More monitoring, but greater need for IT security

This shows that the collection of data from existing machines – made possible by the sensors – is extremely relevant overall. The resulting benefit is in many respects beyond question. However, the potential can only be fully realized if an important aspect is taken into account: cyber security. Because with the increasing degree of digitization and networking, the risk of becoming a victim of a cyber attack increases. Companies need to be aware of this and make appropriate preparations, including analyzing their individual risk potential and reviewing the effectiveness of the IT protection measures they have taken.

This starts with the (correct) handling of data. There is a wide range of IT security measures that are recommended to protect data. But before creating and implementing an appropriate IT protection concept, companies must not only recognize that they have extremely sensitive and valuable data, but also know exactly where it is generated. Only on the basis of the resulting findings can adequate decisions be made. For example, how the machines are to be accessed – even remotely – or how and where the data can be stored securely. In this context, I believe it is essential for companies to have mature data security guidelines in place and also a procedure for responding to incidents and crises.

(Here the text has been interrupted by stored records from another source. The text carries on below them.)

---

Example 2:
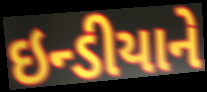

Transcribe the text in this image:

ઇન્ડીયાને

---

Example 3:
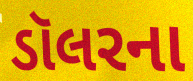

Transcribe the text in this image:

ડૉલરના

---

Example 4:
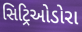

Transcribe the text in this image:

સિટ્રિઓડોરા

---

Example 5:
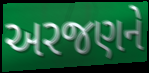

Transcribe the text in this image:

અરજણને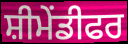
ਸ਼ੀਮੇਂਡੀਫਰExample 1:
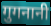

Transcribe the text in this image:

गुगनानी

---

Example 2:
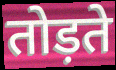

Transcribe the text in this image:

तोड़ते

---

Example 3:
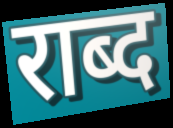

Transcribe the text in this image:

राब्द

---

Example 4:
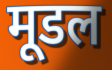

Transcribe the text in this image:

मूडल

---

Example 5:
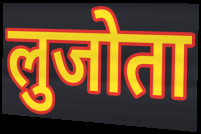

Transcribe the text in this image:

लुजोता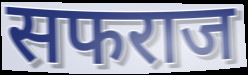
सफराज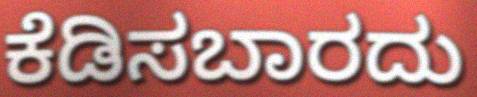
ಕೆಡಿಸಬಾರದುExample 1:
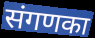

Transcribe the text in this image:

With regard to data security, there are certain measures that must be at the forefront: One is to restrict access rights in such a way that only authorized employees are allowed to access IT systems and information in the course of performing their duties. This is because access rights that are too broad are always at the very top of the ranking of critical points of attack, as this increases the risks with regard to data theft enormously. Furthermore, user accounts and data that are no longer needed but still exist should be deleted, and passwords with no time limit should be well protected against attacks by cybercriminals.

Of course, there are also basic IT security measures that are effective and relatively easy to implement: Network segmentation including the use of dedicated firewalls, encryption of data during transmission and storage, and authentication of employees and machines.

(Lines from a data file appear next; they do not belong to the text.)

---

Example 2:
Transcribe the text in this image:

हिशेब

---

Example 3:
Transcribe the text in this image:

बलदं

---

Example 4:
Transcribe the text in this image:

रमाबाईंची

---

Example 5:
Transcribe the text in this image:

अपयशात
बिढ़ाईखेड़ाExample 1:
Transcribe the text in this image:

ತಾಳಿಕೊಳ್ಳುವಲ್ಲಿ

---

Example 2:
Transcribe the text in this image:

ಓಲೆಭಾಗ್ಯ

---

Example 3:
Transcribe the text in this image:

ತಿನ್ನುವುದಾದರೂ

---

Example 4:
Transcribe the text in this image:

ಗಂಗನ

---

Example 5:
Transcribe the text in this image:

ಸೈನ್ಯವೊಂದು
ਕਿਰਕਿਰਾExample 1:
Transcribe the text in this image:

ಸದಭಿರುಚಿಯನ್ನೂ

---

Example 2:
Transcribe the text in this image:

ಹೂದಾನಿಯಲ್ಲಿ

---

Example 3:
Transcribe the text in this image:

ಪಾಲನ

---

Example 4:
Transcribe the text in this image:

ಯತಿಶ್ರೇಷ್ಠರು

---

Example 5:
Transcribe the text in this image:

Ergo: Don’t let existing assets become a cyber risk

Whether everything was better in the past remains to be seen. In retrospect, there was of course a time when production machines were not vulnerable. But in the meantime, the circumstances have changed – and we have to accept that. This is one of the consequences, that due to the increasing complexity – which results not least from the fact that machines, network and IT technology of different generations are interconnected in a common IT environment – an appropriate protection of the production plants becomes increasingly indispensable. Or, to put it another way, the more digitization in production and manufacturing progresses, the more inadequate cyber security becomes a high risk.

This applies all the more to existing machines and systems that were not originally designed for integration into the network.

For this reason, it is essential to establish an adequate level of IT protection as quickly as possible – which is feasible thanks to the increasing availability of standard security products, as these can be integrated relatively easily.

What is retrofit?

In a retrofit an existing plant or a machine that has already been in use for a long time is retrofitted and improved with regard to requirements that now exist. This “modernization” of equipment is often a more cost-effective way of increasing energy efficiency, improving production quality, extending service life and meeting current legal requirements than purchasing new equipment. In addition, in many manufacturing operations, certain machines cannot be replaced but must be integrated into digitization measures, for example. Here, only a retrofit comes into question.